Now on another topic, the last few days have felt kind of weird around the house. I keep looking down to see if I'm going to step on Skeeter. I still check the blankets on the couch before I sit down so I don't sit on her. At night, I wake up thinking I hear her wining to go out. It's just weird. I guess when you've had an animal around for 15 years it will take a bit before I get use to not having her around. It's kind of nice though, not having to watch where you step at night. (Skeeter got to where she would pee or poop on the floor.) Or to have her beg to be picked up to set by you on the couch just so she can set for 2 minutes and then want back down so she can then beg to be picked up again. Ya, not gonna miss that little game.

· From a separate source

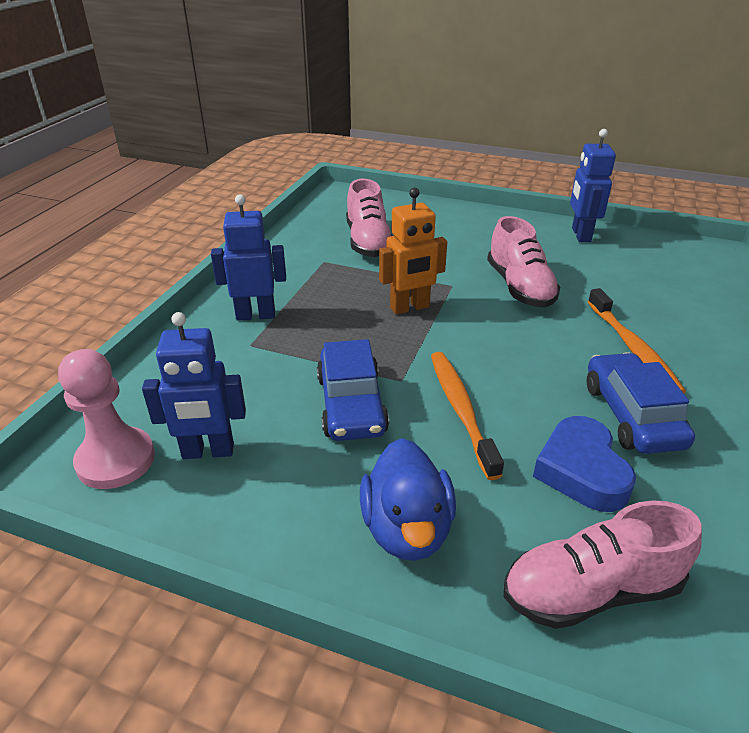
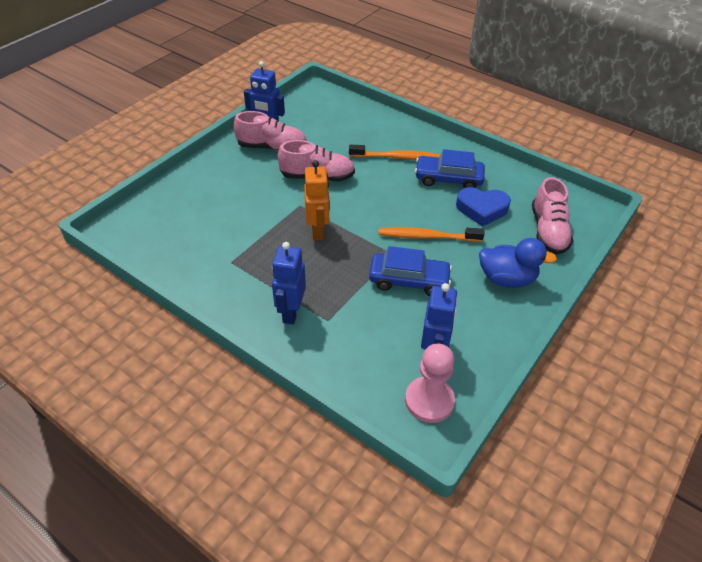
camera: 75 degrees left, 10 degrees up
pink shoe [346,179,392,257] -> pink shoe moved to [234,111,307,151]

I knew that Skeeter wasn't going to last much longer. I was just waiting on her time. I know that seems harsh, but it's how things are. Everything that lives, must die also. Anyway, I kept asking myself if I wanted another dog in the house. I'm still asking that. I knew I will probably bring one of the cats in the house, but do I want another dog. And if I do, what kind? I know it's still soon after Skeeter, but I've had a while to think of this. Funny, I still don't know. We shall see.......
So until next time,
Small Farm Girl, Happy New Year!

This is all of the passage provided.